2. Having never taken multivariable calculus, i had no idea how simple it could be to carry certain concepts, such as the pythagorean theorem and the unit square, into higher dimensions. Maybe when I read the final project by the group that is upgrading geometry I will learn more about the actual mathematics of fourth dimension.
3. I understand better now how the "hidden hexagon" relates to the fourth dimension. When you move through the unit hypercube from the origin to the sixteenth vertex, you get a series of coordinates growing from 0 to 4. In the exact center, you find a regular octahedron. I wonder if 4-dimensional creatures are as surprised about the presence of this octahedron as we all were to find the regular hexagon in the center of our cube...
I think in general I find it easier to grasp things in the fourth dimension when they are spelled out in terms of coordinates and motion through a graph, since I cannot really picture a hypercube at all on my own.

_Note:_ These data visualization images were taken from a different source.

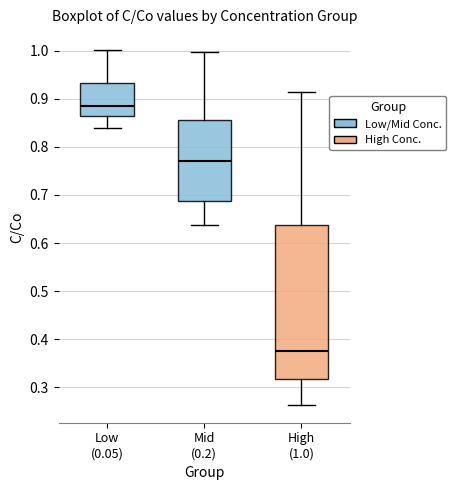

Reading left to right, transcribe this box plot: for each box, give where its median line is, the range the box spans, and where its two whiskers end, as read against the y-axis. The values are not printed on the chart, so give them approximately, as read against the axis.

Low (0.05): median 0.88, box 0.86 to 0.93, whiskers 0.84 to 1.00
Mid (0.2): median 0.77, box 0.69 to 0.86, whiskers 0.64 to 1.00
High (1.0): median 0.38, box 0.32 to 0.64, whiskers 0.26 to 0.91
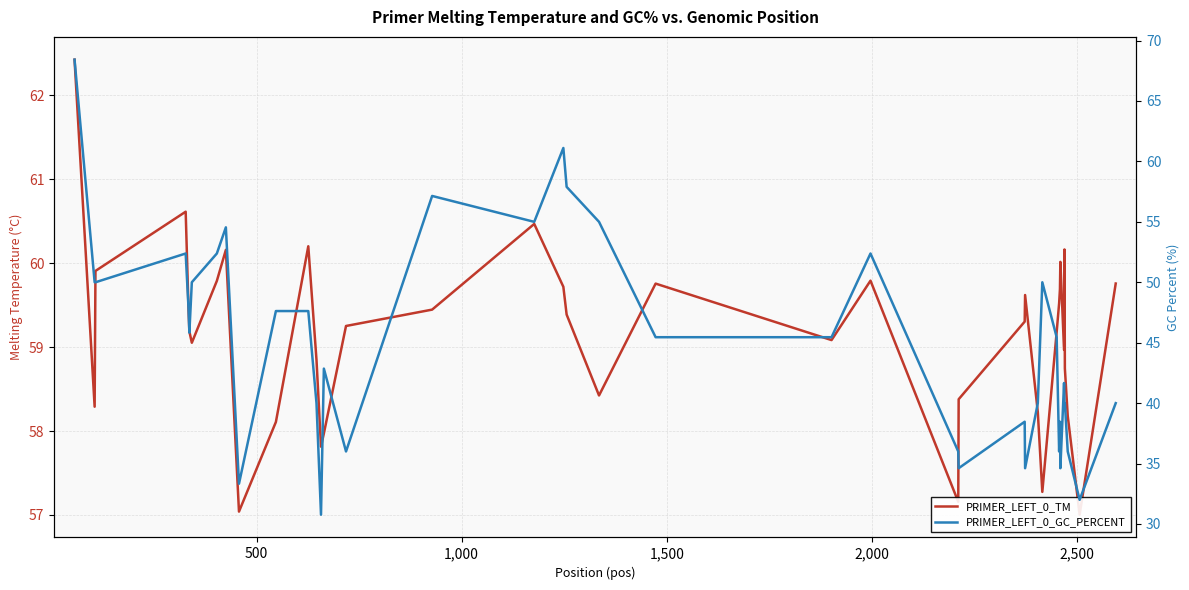

Reading right to left, what are all the values shown in this chart?

PRIMER_LEFT_0_TM: 59.8	57.0	58.2	58.7	60.2	59.0	60.0	59.7	59.5	59.2	57.3	58.2	59.6	59.3	58.4	57.2	59.8	59.1	59.8	58.4	59.4	59.7	60.5	59.4	59.3	58.0	57.8	58.8	60.2	58.1	57.0	60.2	59.8	59.1	59.2	59.4	60.6	59.9	58.3	62.4
PRIMER_LEFT_0_GC_PERCENT: 40.0	32.0	36.0	40.0	40.0	41.7	34.6	38.5	36.0	45.5	50.0	40.0	34.6	38.5	34.6	36.0	52.4	45.5	45.5	55.0	57.9	61.1	55.0	57.1	36.0	42.9	30.8	40.0	47.6	47.6	33.3	54.5	52.4	50.0	45.8	47.8	52.4	50.0	50.0	68.4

4. Why is it called the golden ratio? I know that the five-pointed star has had religious significance in the past, what with it being 5 points all connected to one another in a continuous line. Is the term related at all to Christianity or any kind of mysticism?
5. H.S.M. Coxeter sounds like an interesting man. Did he contribute anything else to the world of visual representation or to mathematics? Was he primarily a mathematician, or was he an artist?
I did not understand how to read the graphs of the complex figures, although I thought they were very pretty.